Today is D-Day. Not only is it my very best friends birthday, it is the 10 year anniversary of my dad’s death. And to add insult to injury it is also my first day not at the job from which I was just let go, as I’m reminded as my former, very lovable coworkers are texting me their well wishes.

It a beautiful day. Clear skies and a gentle breeze. 

I take my time getting ready for the day and decide the local juice shop, Diced, is the move today. This tiny hillside establishment has a lovely proprietor who makes smoothies and eggs you can consume while staring out at the blue sea and, this morning, listen to a resident practice what sounds like their electric base and a very nice, mellow pitch.

I’m spending a very leisurely breakfast in the hills and when a woman and her two cherubic children come in for a chocolate waffle. I chat with her for a bit and when I ask where she thinks I can buy a towel for my scuba excursion around here she insists I can just borrow one of hers from her gym and wellness center, Energie, located just up the road.

The book I’ve been reading for a week or two now is about 300 pages in and speaks more about masturbation and sexual tension than much else. Perfect for mind numbing beach time. But today the chapter I’m on speaks both of the fear of being fired and the loss of one of the main characters fathers, who was his best friend. An odd turn on an odd day.

I’m being met with texts from now former coworkers and I try to remain present. Though I don’t have to be at the dive spot for another hour I head down and am directed to some shaded benches near the water. And … seated directly across from me is a man with USF, my dads alma mater, emblazoned in red and white on his chest. I mention this to him and he says he’s never been, which doesn’t surprise me. He speaks of timing; being in the right place at the right time and I agree. We both know he’s made my day.

Scuba is delightful with two kind men not too far or too deep but pleasant. Those people at Disney really knew what they were doing with The Little Mermaid. After a dive I’m hungry and a bit spent so I stop by the local wine shop for water and locally made banana bread to consume in my bed.

Knowing Pigeon Point Beach is nearby and having had it recommended by Kazi yesterday makes me drag my ass out of bed and hike past the enormous yacht parked in the marina to a little nook facing the western mountains. The beach is filled with local young couples in love and even younger people squirting one another with water guns while in water, making me confused by the screams of terror elicited.

I stay long enough to see the sun set behind the mountains and hike back to shower two days of ocean out of my hair.

This much vitamin D has drained me and I lay, listlessly for a while before I can gather myself. I need a proper meal and Los Canbrones down the street checks all of the boxes, primarily proximity.

This is clearly a tourist trap. Nothing here is cheap.

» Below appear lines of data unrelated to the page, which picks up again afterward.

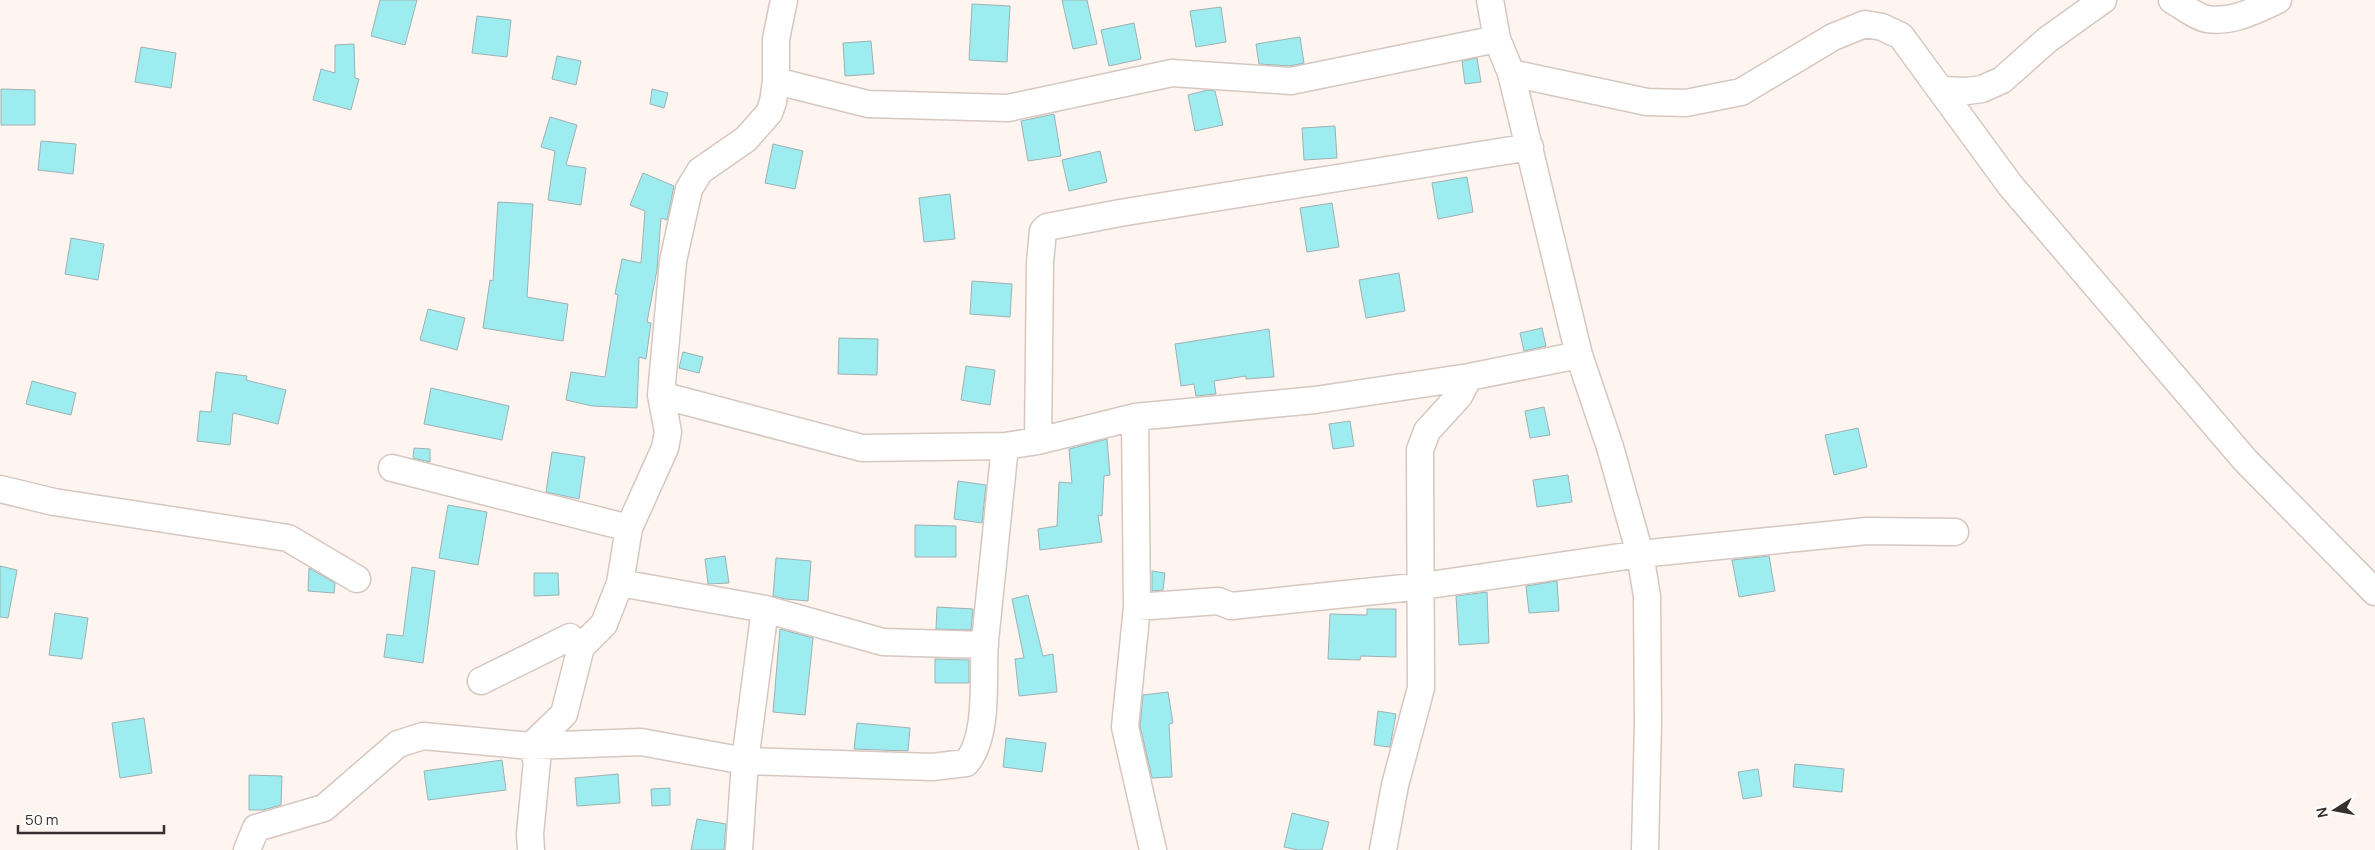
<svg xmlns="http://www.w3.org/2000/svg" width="2375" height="850" font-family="Manrope,sans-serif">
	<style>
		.building { fill: #9decf0; stroke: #9fb1b2 }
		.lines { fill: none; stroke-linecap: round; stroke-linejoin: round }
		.minor-casing { stroke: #d6c7c0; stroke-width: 29 }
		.minor { stroke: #fff; stroke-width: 26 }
	</style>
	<rect width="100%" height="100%" fill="#fef4f0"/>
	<path class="building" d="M 380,0 L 417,0 L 405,45 L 371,36 Z
		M 1062,0 L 1087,0 L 1097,44 L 1073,49 Z
		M 972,4 L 1010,6 L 1007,62 L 969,60 Z
		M 1221,7 L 1226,42 L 1196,47 L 1190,11 Z
		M 477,16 L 511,20 L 507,57 L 472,53 Z
		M 1134,23 L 1141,59 L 1109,66 L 1101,30 Z
		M 1300,37 L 1304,63 L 1290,66 L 1259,64 L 1256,44 Z
		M 871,41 L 874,74 L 845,76 L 843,43 Z
		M 354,44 L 355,78 L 359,79 L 351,110 L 313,100 L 321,69 L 335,73 L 335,45 Z
		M 141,47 L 176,53 L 171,88 L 135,82 Z
		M 557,56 L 581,61 L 576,85 L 552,79 Z
		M 1477,58 L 1481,82 L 1465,84 L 1462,61 Z
		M 1,89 L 35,90 L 35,125 L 1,125 Z
		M 652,89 L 668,93 L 664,108 L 650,104 Z
		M 1208,90 L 1215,91 L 1223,125 L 1195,131 L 1188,95 Z
		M 1054,114 L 1061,156 L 1028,161 L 1021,121 Z
		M 550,117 L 577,125 L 566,165 L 586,168 L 581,205 L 548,200 L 555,151 L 541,147 Z
		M 1335,126 L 1337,158 L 1304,160 L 1302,128 Z
		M 41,141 L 76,144 L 73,174 L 38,170 Z
		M 773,144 L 803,151 L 795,189 L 765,183 Z
		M 1100,151 L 1107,182 L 1069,191 L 1062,160 Z
		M 643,173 L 674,186 L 667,220 L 661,218 L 657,270 L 647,322 L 651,323 L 646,359 L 639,357 L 637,408 L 592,406 L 566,400 L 571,372 L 605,377 L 618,295 L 615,294 L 622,259 L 641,263 L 645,211 L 630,205 Z
		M 1467,177 L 1473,212 L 1438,219 L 1432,183 Z
		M 950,194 L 955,239 L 924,242 L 919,198 Z
		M 498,202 L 533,204 L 527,297 L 568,304 L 563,341 L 483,328 L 490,280 L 493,281 Z
		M 1332,203 L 1339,247 L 1307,252 L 1300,208 Z
		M 71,238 L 104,244 L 98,280 L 65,274 Z
		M 1399,273 L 1405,311 L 1366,318 L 1359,280 Z
		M 972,281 L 1012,284 L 1010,317 L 970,314 Z
		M 428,309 L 465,318 L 457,350 L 420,340 Z
		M 1542,328 L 1546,346 L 1524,351 L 1520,333 Z
		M 1269,329 L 1274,377 L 1246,379 L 1246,376 L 1214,381 L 1216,394 L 1196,396 L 1194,384 L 1181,386 L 1175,344 Z
		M 839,338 L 878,339 L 877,375 L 838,374 Z
		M 683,352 L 703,357 L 699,373 L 679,368 Z
		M 966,366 L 995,370 L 990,405 L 961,400 Z
		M 216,372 L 247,376 L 246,380 L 286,390 L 278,424 L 233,413 L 230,445 L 197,441 L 200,411 L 211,412 Z
		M 32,381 L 76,393 L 71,415 L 26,404 Z
		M 431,388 L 509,406 L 502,440 L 424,424 Z
		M 1544,407 L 1550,435 L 1530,438 L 1525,411 Z
		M 1350,421 L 1354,446 L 1333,449 L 1329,424 Z
		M 1858,428 L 1867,467 L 1834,475 L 1825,435 Z
		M 1107,439 L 1110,475 L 1104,476 L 1102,516 L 1098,515 L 1102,542 L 1040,550 L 1038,529 L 1057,526 L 1059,482 L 1072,483 L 1069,449 Z
		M 414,448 L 430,449 L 430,462 L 413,458 Z
		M 552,452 L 585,457 L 579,499 L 546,492 Z
		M 1568,475 L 1572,502 L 1537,507 L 1533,480 Z
		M 958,481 L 986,485 L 982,523 L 954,519 Z
		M 448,505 L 487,512 L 478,565 L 439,558 Z
		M 915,525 L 956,526 L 956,557 L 915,557 Z
		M 725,556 L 729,583 L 708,584 L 705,559 Z
		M 1769,556 L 1775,591 L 1739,597 L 1732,560 Z
		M 776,558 L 811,561 L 808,601 L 786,599 L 773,596 Z
		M 0,566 L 17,570 L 8,618 L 0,617 Z
		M 412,567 L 435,571 L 423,663 L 384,657 L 387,634 L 403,636 Z
		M 309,568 L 335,583 L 334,593 L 308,591 Z
		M 1152,571 L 1165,573 L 1163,590 L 1152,591 Z
		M 534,573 L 558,573 L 559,595 L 534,596 Z
		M 1557,581 L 1559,611 L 1529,613 L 1526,586 Z
		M 1487,592 L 1489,643 L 1459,645 L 1456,596 Z
		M 1028,595 L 1043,656 L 1053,654 L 1057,692 L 1019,696 L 1015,659 L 1024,658 L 1012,599 Z
		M 937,607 L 973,609 L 971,630 L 936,629 Z
		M 1367,609 L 1396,609 L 1396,657 L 1361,656 L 1360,660 L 1328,659 L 1330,614 L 1367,615 Z
		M 55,613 L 88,618 L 82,659 L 49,655 Z
		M 780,629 L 813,638 L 805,715 L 773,712 Z
		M 935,659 L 969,660 L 969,683 L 935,683 Z
		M 1168,692 L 1173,723 L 1169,724 L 1172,777 L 1152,778 L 1140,726 L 1143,695 Z
		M 1378,711 L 1396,714 L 1390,747 L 1374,745 Z
		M 144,718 L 152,773 L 120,778 L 112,723 Z
		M 857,723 L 910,728 L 908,751 L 854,749 Z
		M 1006,738 L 1046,743 L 1042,772 L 1003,767 Z
		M 502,760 L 506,790 L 428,800 L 424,771 Z
		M 1795,764 L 1844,769 L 1842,792 L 1793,787 Z
		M 1758,769 L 1762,796 L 1743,799 L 1738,772 Z
		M 618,774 L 620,803 L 577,806 L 575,778 Z
		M 249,775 L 282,776 L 281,805 L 263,810 L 249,810 Z
		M 670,788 L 670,805 L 652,806 L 651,789 Z
		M 1292,813 L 1329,822 L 1322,850 L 1298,850 L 1284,847 Z
		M 697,819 L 726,824 L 724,850 L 691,850 Z"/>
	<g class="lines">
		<g class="minor-casing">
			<path id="minor" d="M 1490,0 L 1497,39 L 1511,73 L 1579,355 L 1610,447 L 1640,554 L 1647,596 L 1648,722 L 1645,850
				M 2172,0 C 2182,6 2196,17 2207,19 C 2232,23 2256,10 2278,0
				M 1511,73 L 1647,102 L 1686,103 L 1741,92 L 1833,37 L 1865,24 L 1882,27 L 1901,36 L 2010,185 L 2245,460 L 2375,592
				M 776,81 L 868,104 L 1008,108 L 1172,73 L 1291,81 L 1497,39
				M 1941,90 L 1967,91 L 1982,89 L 2002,80 L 2047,40 L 2103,0
				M 661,395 L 862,448 L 1005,446 L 1038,441 L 1040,262 L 1043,231 L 1047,227 L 1120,213 L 1530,147
				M 1135,417 L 1137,607 L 1125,727 L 1153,850
				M 1038,441 L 1135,417 L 1315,400 L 1469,377 L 1579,355
				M 392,468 L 629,528
				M 0,489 L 54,502 L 288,538 L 357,579
				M 620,583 L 765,609 L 883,642 L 985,645
				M 1137,607 L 1218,601 L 1231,606 L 1423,586 L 1640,554 L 1867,531 L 1955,532
				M 481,681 L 570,637 L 581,647
				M 247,850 L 256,828 L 324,808 L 398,744 L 423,736 L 531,746 L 641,742 L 745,761 L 932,767 L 966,763 C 990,736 982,675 985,641 C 992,576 998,511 1005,446
				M 531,850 L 530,834 L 537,761 L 531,746 L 564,714 L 581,647 L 604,624 L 620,583 L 629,528 L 665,448 L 668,432 L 661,395 L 673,261 L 689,189 L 700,171 L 746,139 L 769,113 L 773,102 L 776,81 L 776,39 L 784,0
				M 739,850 L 745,761 L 765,609
				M 1383,850 L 1395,785 L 1421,688 L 1420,450 L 1427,431 L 1459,396 L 1469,377"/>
		</g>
		<use href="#minor" class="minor"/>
	</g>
	<g transform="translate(2335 810) rotate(259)" stroke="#ffffff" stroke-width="4" paint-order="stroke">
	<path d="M0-4L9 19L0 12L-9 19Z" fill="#352f2d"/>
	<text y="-8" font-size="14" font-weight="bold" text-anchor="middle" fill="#352f2d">N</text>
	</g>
	<path d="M18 825v8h146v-8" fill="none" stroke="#352f2d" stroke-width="2.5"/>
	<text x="25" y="825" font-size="15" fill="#352f2d" stroke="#ffffff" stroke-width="4" paint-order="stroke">50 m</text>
</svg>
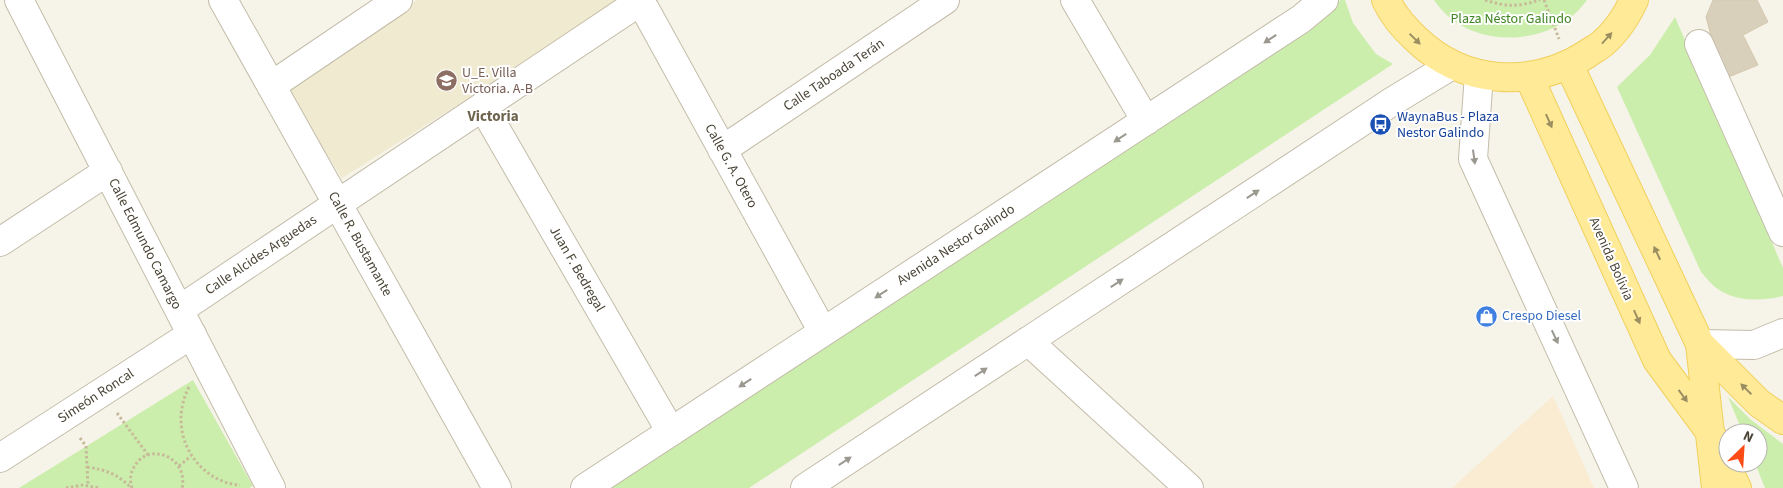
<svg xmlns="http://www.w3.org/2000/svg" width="1783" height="488" viewBox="0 0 1783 488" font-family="'Source Sans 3',sans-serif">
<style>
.commercial{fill:#f9ecd2}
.education{fill:#f0ead1}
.green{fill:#cceead}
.building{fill:#d9d0bc;stroke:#d5c9af}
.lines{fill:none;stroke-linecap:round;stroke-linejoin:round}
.minor-casing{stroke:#c3bca9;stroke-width:30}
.major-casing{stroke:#f1d05b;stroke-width:30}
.path{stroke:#c6ba99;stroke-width:3;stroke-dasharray:2.5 2.5;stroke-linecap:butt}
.minor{stroke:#fff;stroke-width:28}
.major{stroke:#ffea98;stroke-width:28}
.oneway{fill:#9b8f62}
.oneway2{fill:#9b9890}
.labels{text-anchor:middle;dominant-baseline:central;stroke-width:4;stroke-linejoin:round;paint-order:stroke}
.park-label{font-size:14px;fill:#3f8421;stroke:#fff}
.education-label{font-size:14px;fill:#785e54;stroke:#fff;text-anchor:start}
.street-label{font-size:14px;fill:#4a4436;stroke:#fff}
.transit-label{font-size:14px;fill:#164399;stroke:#fff;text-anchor:start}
.shop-label{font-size:14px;fill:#366cbe;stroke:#fff;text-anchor:start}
.neighbourhood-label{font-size:15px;font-weight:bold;fill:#6e634c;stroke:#fff}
</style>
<rect width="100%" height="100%" fill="#f6f3e8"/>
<path class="commercial" d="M1553,396L1594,488H1452Z"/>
<path class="education" d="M417,0H624L342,178L282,85Z"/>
<path class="green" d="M1341,0H1345L1353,23L1376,54L1393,64L749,488H599Z
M1434,0H1587C1553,49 1467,51 1434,0Z
M1675,17L1783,268V296C1762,301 1736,302 1718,289C1711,285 1706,277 1701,272L1617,87L1650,55Z
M193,380L253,486L249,488H19Z
M1728,397L1750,419L1783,444V488H1765L1755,463H1758V433H1743Z"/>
<path class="building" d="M1713,0H1757L1768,22L1743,35L1758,65L1726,78L1713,43L1706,17Z"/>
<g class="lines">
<defs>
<path id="minor" d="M19,0L271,488
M223,0L497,488
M640,0L823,332
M1075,0L1146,121
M1699,44L1783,232
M1479,74L1473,159L1624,488
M271,86L398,0
M483,107L671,432
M722,150L945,0
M0,242L108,171
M179,310L642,0
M1028,341L1189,488
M1700,344L1754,345L1783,333
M0,458L192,334
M585,488L1301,19L1324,0
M805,488L1393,101L1452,65"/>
<path id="major" d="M1386,0C1393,15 1404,28 1416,39C1464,85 1532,89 1587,54C1592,50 1599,47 1603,43C1616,32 1627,15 1634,0
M1569,65L1700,344L1716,488
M1529,77L1657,360L1710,432L1737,488
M1700,344L1759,403L1783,420"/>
</defs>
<use href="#minor" class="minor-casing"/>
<use href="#major" class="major-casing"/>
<path class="path" d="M1485,0C1507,7 1518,7 1540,0
M1544,0L1559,39
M189,387C172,420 183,458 214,477C221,481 231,485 240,485
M117,413L148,455
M80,438L86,446L88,485
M179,466L191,456
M87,467C106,470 118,474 131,488
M66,488L83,485L99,488
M132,488C130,482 130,475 133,469C146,440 189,456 182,488"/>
<use href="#minor" class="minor"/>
<use href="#major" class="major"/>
</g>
<defs><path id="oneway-solid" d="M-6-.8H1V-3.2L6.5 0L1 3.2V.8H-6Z" transform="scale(1.25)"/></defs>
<g class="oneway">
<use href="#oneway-solid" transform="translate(1607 38) rotate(-48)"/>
<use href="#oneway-solid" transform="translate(1415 39) rotate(44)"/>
<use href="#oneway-solid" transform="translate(1549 121) rotate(66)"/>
<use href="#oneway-solid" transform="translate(1657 253) rotate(-115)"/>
<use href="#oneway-solid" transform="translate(1637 317) rotate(66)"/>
<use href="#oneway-solid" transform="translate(1746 389) rotate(-136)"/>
<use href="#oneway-solid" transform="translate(1683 396) rotate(54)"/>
</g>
<g class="oneway2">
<use href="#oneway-solid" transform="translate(1270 39) rotate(147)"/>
<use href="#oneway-solid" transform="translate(1120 138) rotate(147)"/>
<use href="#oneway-solid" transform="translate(1474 157) rotate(82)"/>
<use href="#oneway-solid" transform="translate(1253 194) rotate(-33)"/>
<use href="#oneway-solid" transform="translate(1117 283) rotate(-33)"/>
<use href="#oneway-solid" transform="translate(881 294) rotate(147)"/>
<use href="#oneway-solid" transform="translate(1555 337) rotate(65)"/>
<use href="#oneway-solid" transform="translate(981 372) rotate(-33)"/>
<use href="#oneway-solid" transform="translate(745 383) rotate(147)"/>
<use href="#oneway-solid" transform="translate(845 461) rotate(-33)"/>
</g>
<defs>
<symbol id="school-disc" viewBox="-11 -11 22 22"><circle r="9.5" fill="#8d6e63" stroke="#fff"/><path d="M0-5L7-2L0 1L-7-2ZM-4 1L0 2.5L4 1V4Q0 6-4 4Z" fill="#fff"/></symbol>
<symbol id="bus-disc" viewBox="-11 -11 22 22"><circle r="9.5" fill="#1a4fb4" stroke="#fff"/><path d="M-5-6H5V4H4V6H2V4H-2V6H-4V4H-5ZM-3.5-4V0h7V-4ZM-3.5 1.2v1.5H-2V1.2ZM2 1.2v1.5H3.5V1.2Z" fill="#fff"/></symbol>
<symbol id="shop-disc" viewBox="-11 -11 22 22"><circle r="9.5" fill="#3f7fe0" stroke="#fff"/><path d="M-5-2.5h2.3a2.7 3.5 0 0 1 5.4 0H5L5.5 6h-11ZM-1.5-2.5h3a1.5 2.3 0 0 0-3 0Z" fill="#fff"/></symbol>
</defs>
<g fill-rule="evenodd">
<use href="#school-disc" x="434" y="68" width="25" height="25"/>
<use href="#bus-disc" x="1368" y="112" width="25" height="25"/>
<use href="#shop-disc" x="1474" y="304" width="25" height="25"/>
</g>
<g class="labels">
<g class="park-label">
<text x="1511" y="19">Plaza Néstor Galindo</text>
</g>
<g class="education-label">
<text x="462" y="73">U_E. Villa<tspan x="462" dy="16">Victoria. A-B</tspan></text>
</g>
<g class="street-label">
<text transform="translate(834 75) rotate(-34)">Calle Taboada Terán</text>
<text transform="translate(731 166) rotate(61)">Calle G. A. Otero</text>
<text transform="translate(145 244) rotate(63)">Calle Edmundo Camargo</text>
<text transform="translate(360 244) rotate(61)">Calle R. Bustamante</text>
<text transform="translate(956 245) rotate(-33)">Avenida Nestor Galindo</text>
<text transform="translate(261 255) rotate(-34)">Calle Alcides Arguedas</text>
<text transform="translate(1611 259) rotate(66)">Avenida Bolivia</text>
<text transform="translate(577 269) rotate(60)">Juan F. Bedregal</text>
<text transform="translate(96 396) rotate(-33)">Simeón Roncal</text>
</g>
<g class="transit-label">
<text x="1397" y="117">WaynaBus - Plaza<tspan x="1397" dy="16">Nestor Galindo</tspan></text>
</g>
<g class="shop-label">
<text x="1502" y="316">Crespo Diesel</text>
</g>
<g class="neighbourhood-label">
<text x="493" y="116">Victoria</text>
</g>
</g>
<g transform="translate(1743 448) rotate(25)"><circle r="24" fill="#ffffff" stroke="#b7b4af"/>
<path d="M0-4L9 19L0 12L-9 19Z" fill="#ff4c16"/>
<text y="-8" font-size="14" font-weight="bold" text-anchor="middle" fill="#4a4436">N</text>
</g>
</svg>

But I don’t care that Sam Smith is blaring over the too loud speaker after I finish 3 fish tacos and, when the waitress ask if I need anything else I ask her if she’d judge me if I ordered more. She says no, of course not and I take that as a sign to order the sweet potatoes tacos to greedily consume before hopefully being in bed my 9:30pm.



















My last morning and though I had grand plans of getting up and cracking I luxuriate in my platform bed until 8. I do have big plans before heading to the airport, but those are quickly thwarted by my dead battery. Then when I do phone Avis -  they tell me to call back later. 

Then I gave another flat tire.

Then my battery dies again.

It is truly only through the kindness of strangers I’ve survived this voyage and I am grateful. After TiTi from TiTi’s Car Rental hooks me up one last time and refuses payment for his assistance I drive north, airport bound.

I make a quick stop to return the towel I borrowed to Energie and sadly, Diced is not open so I slowly careen down the hill, over the mountains and through the woods.